#### Brief
An exact copy of every entry is the answer here, with no pictures.

· · · · ·

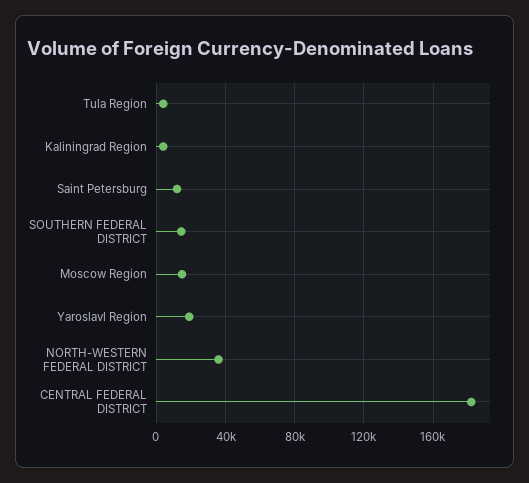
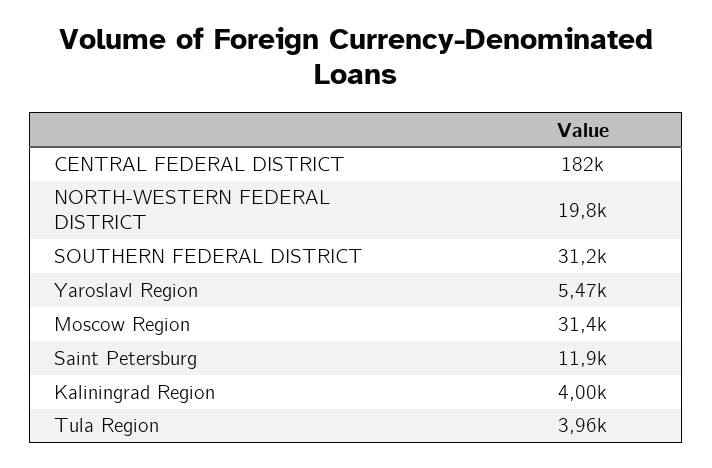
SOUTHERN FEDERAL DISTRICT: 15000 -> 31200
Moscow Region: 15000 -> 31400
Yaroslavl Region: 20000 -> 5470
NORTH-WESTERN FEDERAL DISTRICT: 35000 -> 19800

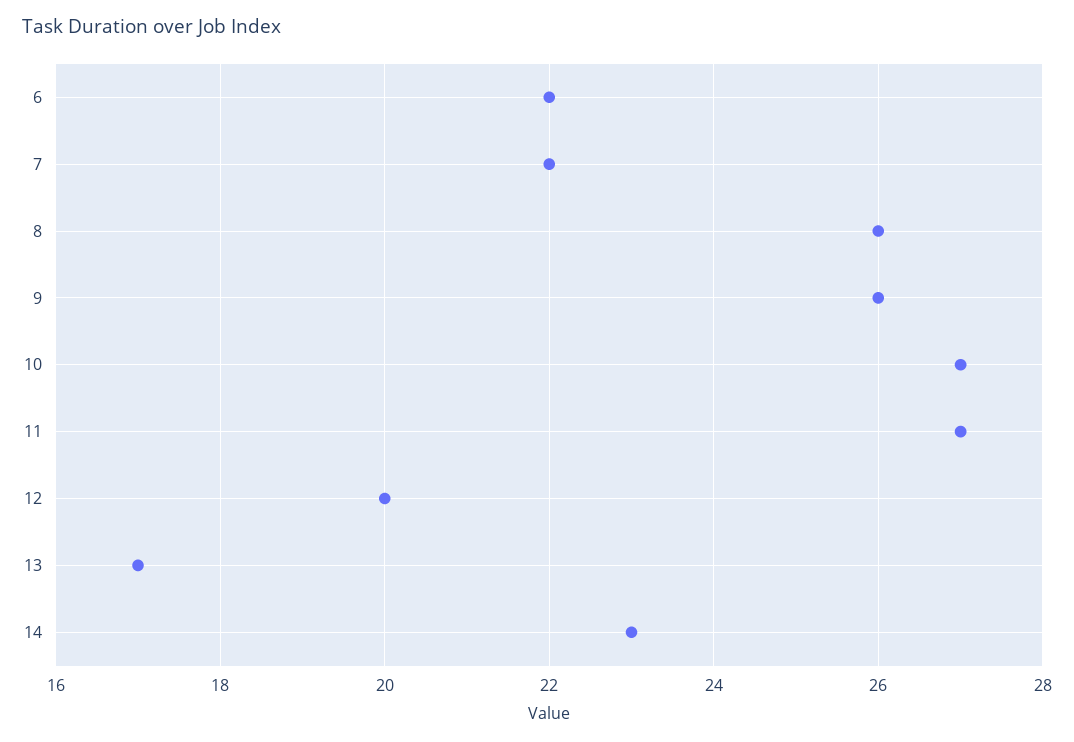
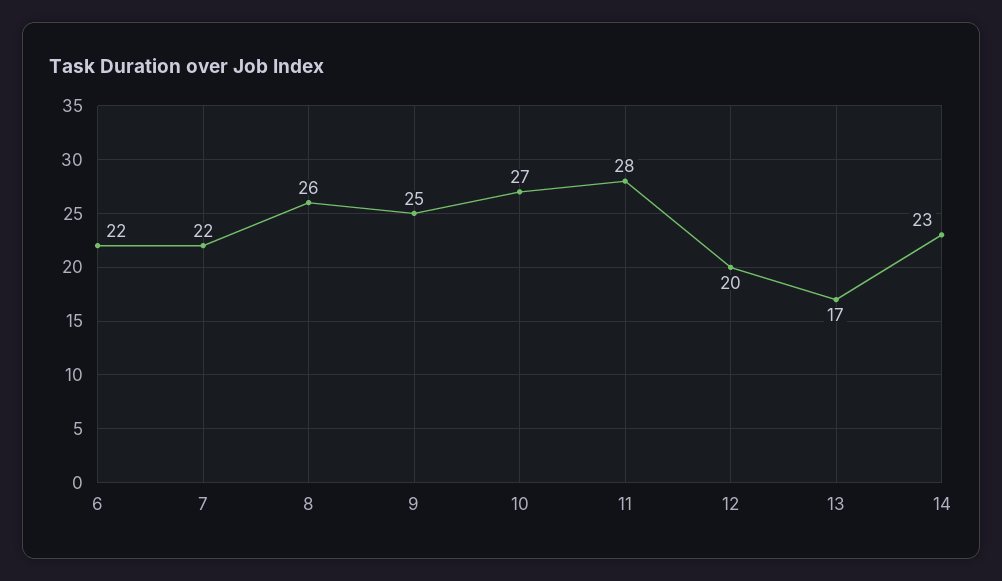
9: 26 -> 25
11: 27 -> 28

· · · · ·

#### Your solution
SOUTHERN FEDERAL DISTRICT: 15000 -> 31200
Moscow Region: 15000 -> 31400
Yaroslavl Region: 20000 -> 5470
NORTH-WESTERN FEDERAL DISTRICT: 35000 -> 19800

9: 26 -> 25
11: 27 -> 28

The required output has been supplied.